= Robert Appleby Bartram (shipbuilder) =

British shipbuilder (1835–1925)

Sir Robert Appleby Bartram, JP (23 March 1835 - 8 August 1925) was a British shipbuilder.

Bartram was born in South Hylton, County Durham (now part of Sunderland), and was the son of the shipbuilder George Bartram (1800-1891) and his wife Margaret, née Appleby (1809-1870). On 28 December 1859, he married Ann Naizby (1837-1870) at St Mary's Church, South Hylton. They had four children: George (1860-1910), William Naizby (1862-1923), Margaret Appleby (1865-1906) and Robert Appleby (1867-?). After his wife's death, he married Margaret Agnes Rhind (1833-1900) in 1878 at Woodhaven, Fife. On his father's retirement in 1871, Bartram took over the family company, Bartram & Sons.

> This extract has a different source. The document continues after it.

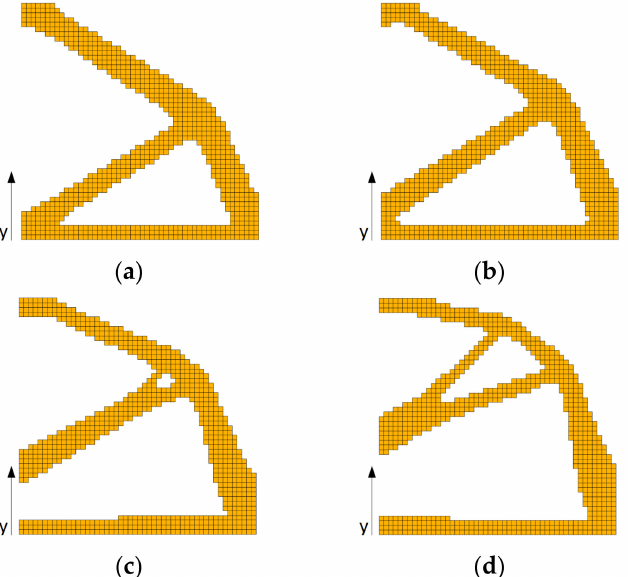
Figure 8. Final topologies obtained for square structure for the FGM-RAMP material interpolation scheme, y -direction of material gradation: ( a ) β = − 0.02, minimal compliance: 4.744 Nm; ( b ) β = − 0.04, minimal compliance: 9.134 Nm; ( c ) β = − 0.06, minimal compliance: 17.712 Nm; ( d ) β = − 0.08, minimal compliance: 33.408 Nm.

On 7 February 1889, he laid the foundation stone of St George's Presbyterian Church in Ashbrooke, Sunderland. In the late 19th century, Bartram gave £10,500 (approximately £800,000 in 2007) to Sunderland Town Council for the establishment of technical scholarships. The scholarships led to the founding of Sunderland Technical College in 1901, one of the forerunners of the University of Sunderland. On 2 June 1922, Bartram was gazetted a Knight Bachelor as "[o]ne of the Senior JP's of Sunderland. Leading educationalist from 1870. A generous benefactor to charitable, religious and educational bodies in Sunderland" and knighted at Buckingham Palace by George V on 8 July 1922.

Bartram died in Harrogate, North Riding of Yorkshire, in 1925 and was buried in Bishopwearmouth Cemetery, Sunderland, on 11 August 1925. His namesake grandson was Colonel Robert Appleby Bartram.